For new players, Quasar neatly proves that an enjoyable adventure does not have to be about saving the world. The interiors of the ship are rendered in nicely designed retro pixel art, from the giant sparking coil that forms the heart of the engine to the stark white of the cargo bay. The characters are equally well-conceived, each with a distinctive look and smoothly animated. The crew members also have idle animations as they engage in their own activities separately from the others. In conversations you get even more detailed head-and-shoulder shots of the characters, though the speech animation has not been synced to the spoken dialogue.
The game’s five characters are now fully voiced and the performances are excellent, really bringing out the personality of the individuals. Reporter Callisto clearly has a very high opinion of herself, speaking in an exaggeratedly posh accent and using long words for everything wherever possible.
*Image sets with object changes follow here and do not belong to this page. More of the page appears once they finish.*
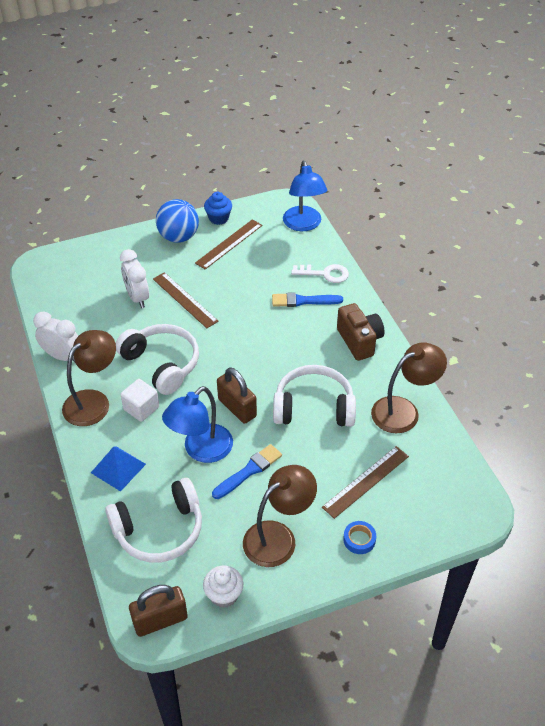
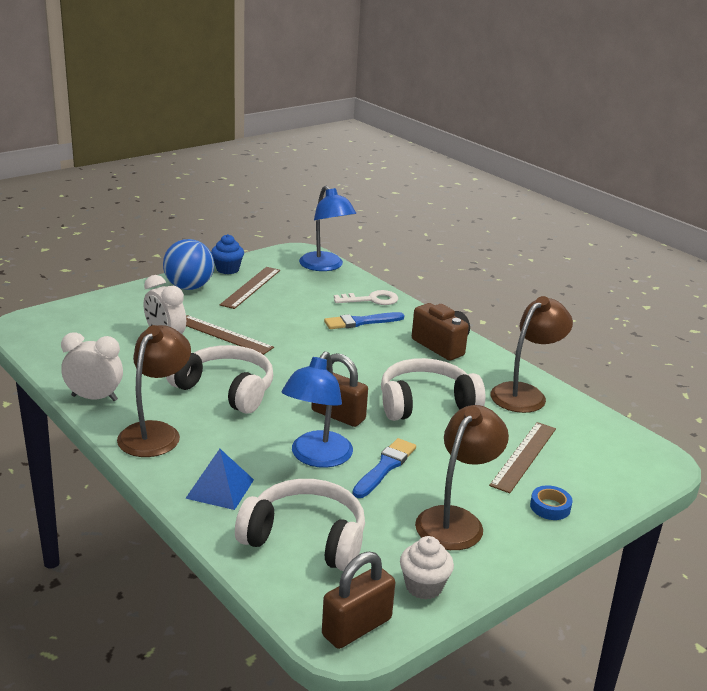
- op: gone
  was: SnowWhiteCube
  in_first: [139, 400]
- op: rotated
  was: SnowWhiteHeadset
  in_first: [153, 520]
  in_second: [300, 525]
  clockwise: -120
Meanwhile, Florent the engineer is more laid-back, happy to let others do whatever they want and leave him to his engines. The voices are supplemented by appropriate sound effects, including the meowing of the ship’s electronic cat. There is also a musical soundtrack, with each character having their own theme tune that plays when they are under your control – or rather, a variant on the same theme, performed in slightly different styles to suit them individually. For relaxed doctor Julie, the melody is slow and mellow with piano tones, while for the strict Karst it switches to synthesiser and an almost militaristic beat.
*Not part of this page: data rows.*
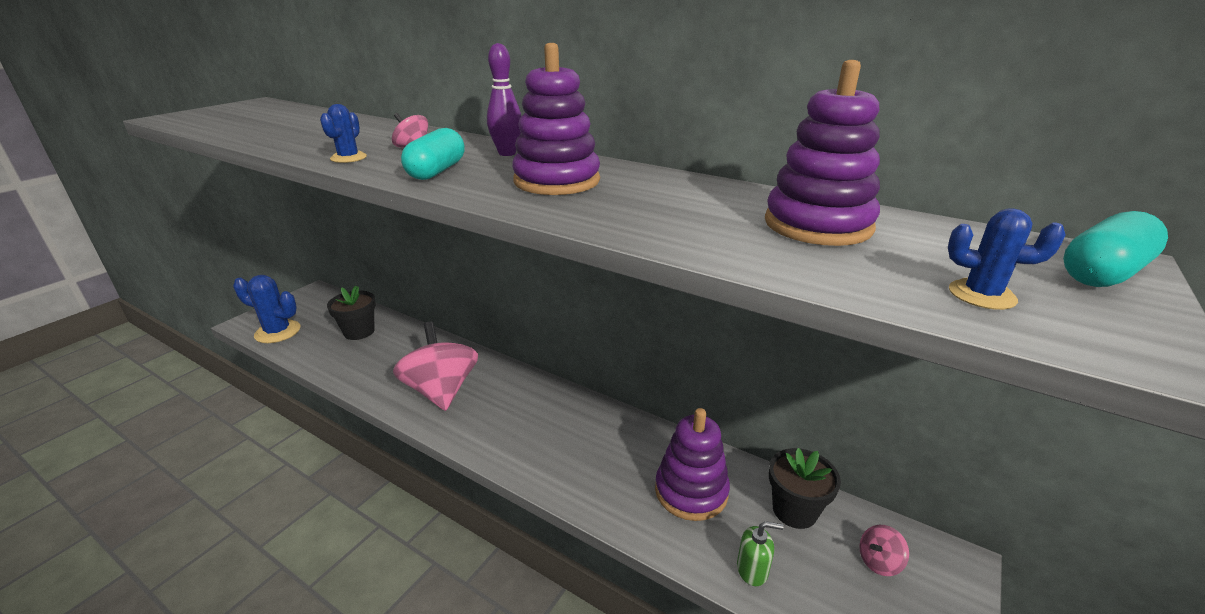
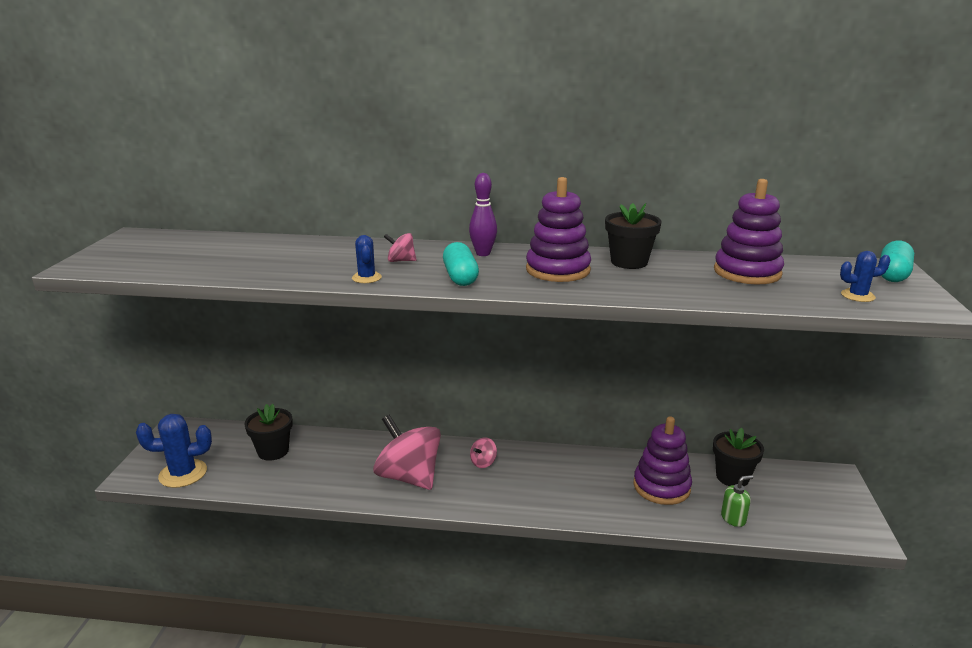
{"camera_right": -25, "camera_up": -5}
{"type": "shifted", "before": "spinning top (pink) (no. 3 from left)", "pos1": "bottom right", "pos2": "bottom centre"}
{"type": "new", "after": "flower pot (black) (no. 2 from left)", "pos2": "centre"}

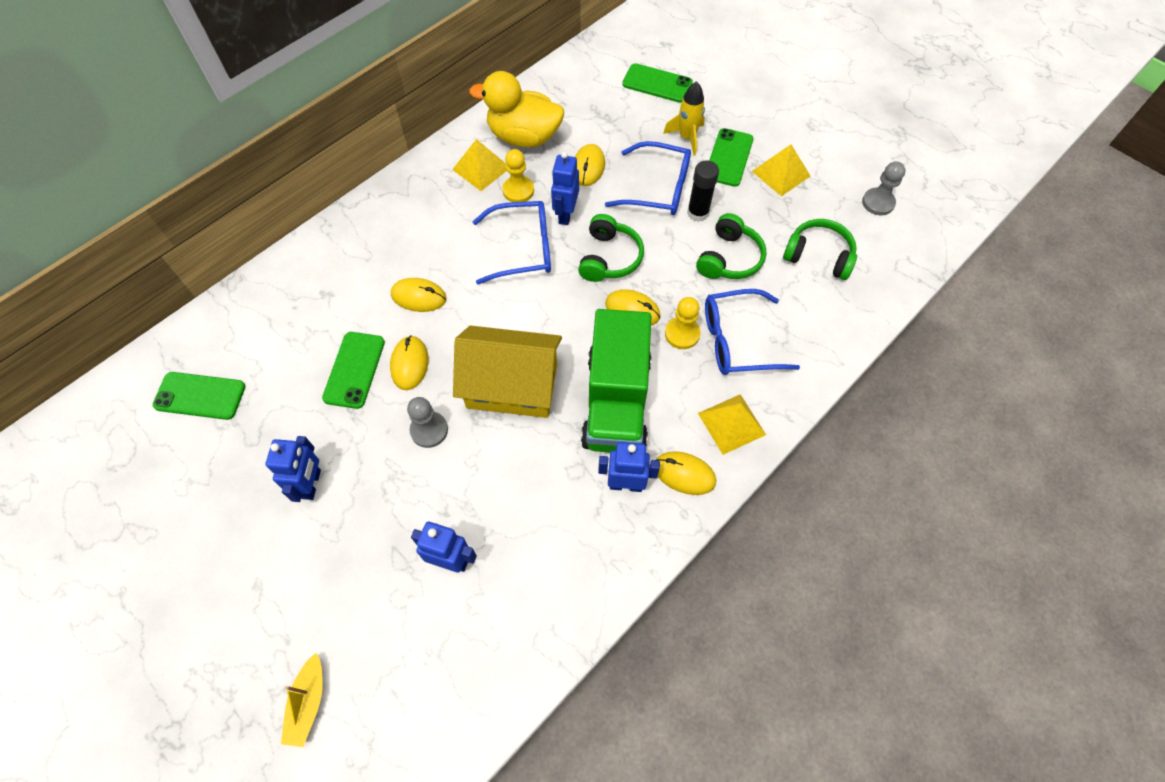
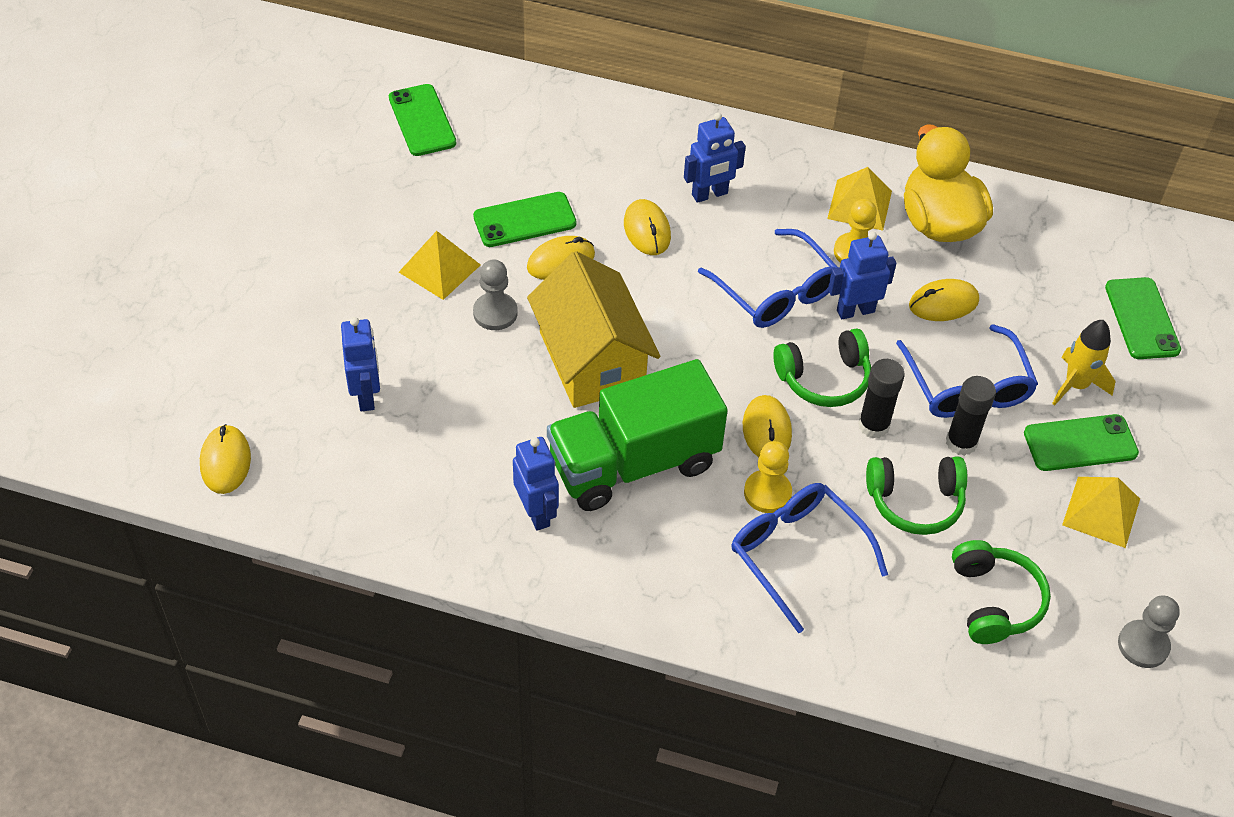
{"camera_right": 60, "camera_up": -10}
{"type": "shifted", "before": "mouse (yellow) (no. 5 from left in the first image)", "after": "mouse (yellow) (no. 1 from left)", "pos1": "centre", "pos2": "middle left"}
{"type": "shifted", "before": "pyramid (yellow) (no. 2 from left in the first image)", "after": "pyramid (yellow) (no. 1 from left)", "pos1": "centre", "pos2": "top centre"}
{"type": "shifted", "before": "robot (blue) (no. 1 from left in the first image)", "after": "robot (blue) (no. 3 from left)", "pos1": "middle left", "pos2": "top centre"}
{"type": "new", "after": "glue stick (black) (no. 1 from left)", "pos2": "middle right"}
{"type": "gone", "before": "boat (yellow)", "pos1": "bottom left"}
At the start of the game you only have control of Julie, who is determined to convince the others of the need for a break. Control is point-and-click, with left-click used to interact and right-click to examine. Clicking on the player character calls up the inventory, allowing you to combine objects or select them for use elsewhere. Early on, none of the other characters will assist at all, either ignoring you completely or having only brusque conversations designed to get rid of you. The key to progress is finding a way to lighten the mood of each character so they can be persuaded to co-operate with you.
Having successfully enlisted a character to your cause, you can then discuss with them how best to convert the others. More importantly, you can ask them to take over the task, switching control to that new character. This is vital, as each character has their own individual skills and their own starting inventory as well. What’s more, both interaction and hotspot examination will elicit a different response depending on who is doing it. Julie only has the vaguest ideas of what the devices in engineering do, for example, but Florent can virtually quote the technical specifications.
The puzzles are, for the most part, not overly taxing. The key to many of them is working out which person is suited to the job. This is eased somewhat by the fact that the crew can only be enlisted in a certain order. Usually, though not always, your newest co-operative colleague has just the knowledge and inventory required for the next step. Some puzzles can be solved by anyone, and you can transfer certain items from one person to another when necessary.
The real beauty of the game is in the characters themselves. The dialogue and the performances blend perfectly to create a set of believable personalities. There are even hints of their life beforehand, with one conversation mentioning a previous crew member and an undisclosed incident involving that person. The result is that you feel these are all real people, with their own foibles and quirks, and I would be happy to find out more about them all in a much larger adventure.
Probably the only real downside to Quasar is its size (and therefore length). There are only a handful of screens to explore, and even exhausting all the various character interactions available, the game can easily be completed in under an hour. It’s a shame that some optional puzzle solutions haven’t been added to give the re-release a little replay incentive, allowing for more experimentation. The Deluxe Edition is budget-priced accordingly, but you’ll still need to weigh the cost against the actual game time offered. Despite its brevity, however, the short stay is time well spent aboard the spaceship Quasar. It may not be the longest or most difficult game out there, but as a finely crafted character piece, it is well worth checking out.